Mais alors comment expliquer ce hiatus de mille ans dans les temps barbares ? La seule façon de combler cette solution de continuité « discontinuité » c’est de trouver ce qui a perduré pendant tout ce temps. Je pense que les choses sont simples à comprendre ; les Barbares, au vrai sens du terme (ceux qui ne parlent pas latin), ceux qui renversèrent l’Empire romain, ceux qui donnèrent naissance à l’Europe actuelle (les Wisigoths, les Suèves et les Alains en Hispanie, les Francs, les Burgondes et les Alamans en Gaule, les Ostrogoths en Italie et en Pannonie, les Angles et les Saxons en Bretagne la grande), ces barbares sont le seul point commun. En mille ans ces barbares sont devenus ces espagnols, ces français, ces italiens, ces grands bretons qui sont à la base de notre société, notre civilisation actuelle. En fait CE N'EST PAS LA CORRIDA QUI EST BARBARE, SE SONT LES HOMMES. La corrida n’est pas une survivance des temps barbares, c’est une survivance de la barbarie humaine.

C’est ce vieux fond de barbarie qui nous permet de supporter toutes les misères du monde et qui nous a permis aussi de prendre le dessus sur la sauvagerie animale pour faire de nous ce que nous sommes devenu : des humains. Si je suis assis dans la plaza c’est parce que je ne suis qu’un homme avec un petit « h », un homme qui s’est découvert imparfait, un homme qui n’est pas à l’image de perfection de son créateur, un homme suffisamment barbare pour supporter la guerre, la famine, le sous développement, l’esclave domestique, le travail des enfants, la pauvreté du quart-monde et tout ce qui fait la "grandeur" de la civilisation à la télévision, le soir aux informations de 20 h, y compris la corrida et pourquoi pas la boxe (affrontement de l’homme par l’homme) ! ! !

- LA CORRIDA NE DEVRAIT PLUS EXISTER
S’il suffisait de supprimer la corrida pour supprimer la barbarie, il y a déjà longtemps que cela serait fait. Ce n’est donc pas en supprimant la corrida que l’on supprimera la barbarie. Il y a d’ailleurs en ce bas monde, le monde des Hommes, de bien plus grandes barbaries que la corrida. De plus l’Homme sera toujours disposé à en inventer de nouvelles, comme ces "antis" qui se réjouissent de la mort d’un torero ou qui agressent physiquement des aficionados, quelle belle grandeur d’âme ! ! !

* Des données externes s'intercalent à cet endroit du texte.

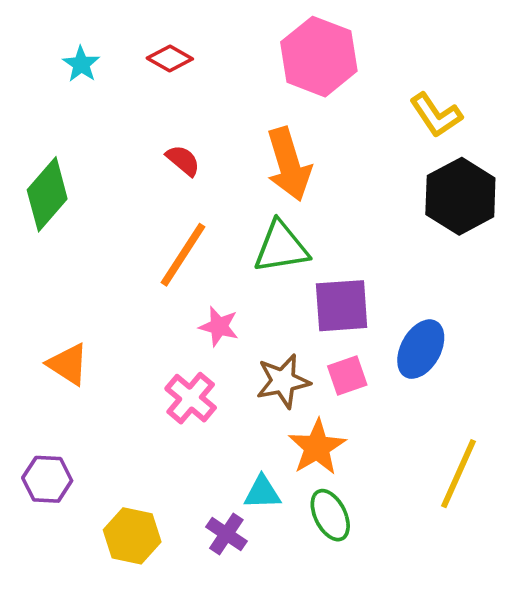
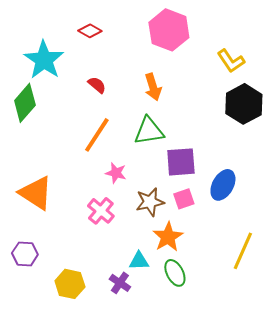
cyan star: (81, 64) -> (44, 60), moved, size x2.0
orange arrow: (289, 164) -> (153, 87), size x0.7
orange triangle: (68, 364) -> (36, 193), size x1.5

Et c’est là que je refuse la leçon des "antis", seraient-ils des hommes et des femmes mieux que les autres, exempt de toute barbarie envers leurs semblables, si parfait qu’ils n’auraient plus besoin de s’améliorer et qui n’auraient plus qu’un seul but : améliorer les autres ?

Que celui qui ne s’est jamais compromis avec l’idéal humain me lance la première pierre.

Alors les "antis" encore un peu de patience, depuis 7 millions d’années la marche vers la perfection est engagée, quelques siècles encore et les humains auront fait de tels progrès que la corrida n’existera plus.

Suerte à todos

Ecrit par : Alain | samedi, 13 mai 2006

Comment mieux commencer une note que par un commentaire d'Alain?
La est toute la question!
Non, sans rire, ce commentaire est plein de vérités, je pense qu'il donne la réponse attendue par tous depuis longtemps.
Il n'y a pas une faute de sens sauf peut-être cette phrase qui me chifonne : non en fait il n'y en a pas. Pour une fois, il n'y en a pas, c'est fou je crois que c'est la première fois que cela arrive, je suis d'accord avec tout, ça fait assez bizare mais je m'y fait. De toute façon, comment ne pas être d'accord avec ce qu'Alain vient de nous dire, je crois que tous les gens de sensés et de rationnels peuvent changer d'avis.
Cette fois plus que toutes, avec cet historique bien pensé, avec ces exemples travaillés et surtout avec des mots choisis à merveille, je ne m'incline pas (car j'étais déjà un peu conquis) mais je m'élève pour prendre du recul et ce commentaire m'a donné encore bien des arguments afin de livrer "bataille" aux antis.
Alors Alain merci encore pour ce commentaire et là je crois que tu vas faire fuir le peu d'"antis" qui font de la résistance.